Wade feels passed over, pushed around. He tells his brother on the phone, “You know I get to feeling like a whipped dog some days, Rolfe. Some night I’m gonna bite back.” And by the film’s end, he does just that. His kills his abusive father and his friend Jack, and vanishes, never heard from again.
Other films of the era that depict defeated men “snapping,” such as Joel Schumacher’s 1993 feature Falling Down, are similar in tone but decidedly different in theme. In Falling Down a divorced man is fired and he goes on a killing rampage. There is no sense of righting a wrong, no politics, no becoming a hero.
Affliction was shocking because of how seldom these sorts of crimes were widely reported at the time. Since that time our cultural innocence has all but withered away. Only four months after the film’s release, two Colorado teenagers entered their high school with a small arsenal and murdered a dozen students and a teacher and then took their own lives. They wanted to be famous, and in the most repugnant way imaginable they manifested their wish. Americans could barely comprehend the contours of this tragedy, but, in recent years, as killing sprees have become almost commonplace, they have lost some potency and have yet to inspire enough collective action to make them stop.
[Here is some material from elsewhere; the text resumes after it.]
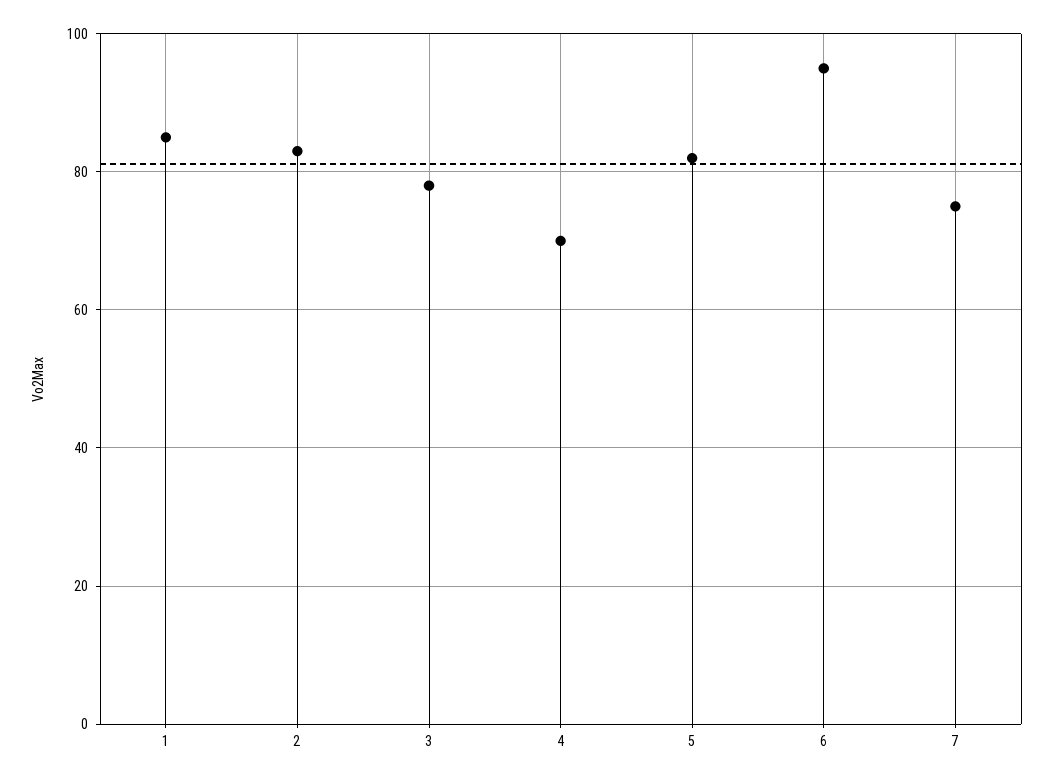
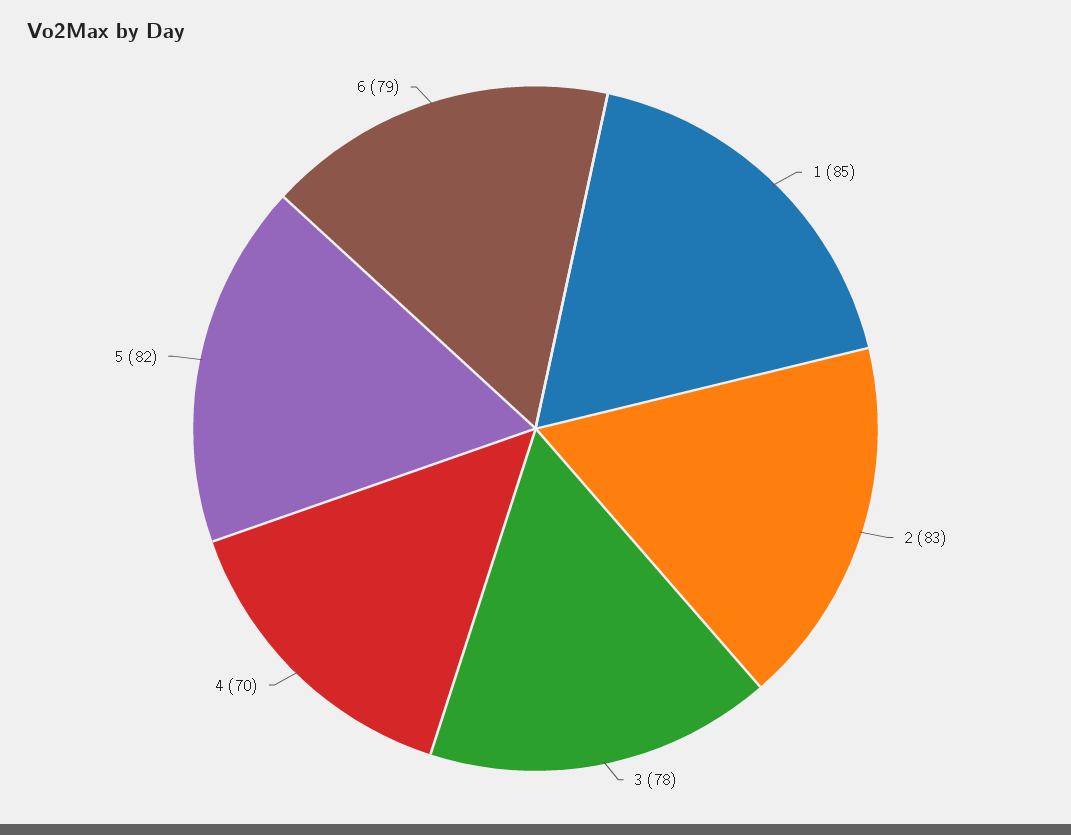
6: 95 -> 79
7: 75 -> none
About his problems, Wade is not wrong. Likewise, we understand his anger with wealthy developers cashing in on poverty, creating a playground for the rich. That part is reasonable. It’s his response that we deplore. In the end, he was wrong about Jack (it really was a hunting accident; that the man had testified on mobsters, and that his son was buying property in the area, were unfortunate coincidences). The dots he connected add up to a fantasy. No justice is served. He fails to become a hero. His crimes are little understood, condemned, and then ignored. It’s as though he never existed at all.
Toxic masculinity is a handy term, but it tends to occlude the causes of such horrible behavior, likely out of fear of legitimizing it or making excuses. How do we define a new masculinity that encourages men to engage emotionally with the world and with themselves? How do we teach men to ask for help, and how will society offer it? Affliction seems to encourage those questions, though it supplies few answers. I’d expect nothing less from complex art. But I long for a time when the film feels less insightful and more like a distant memory or a disturbing dream.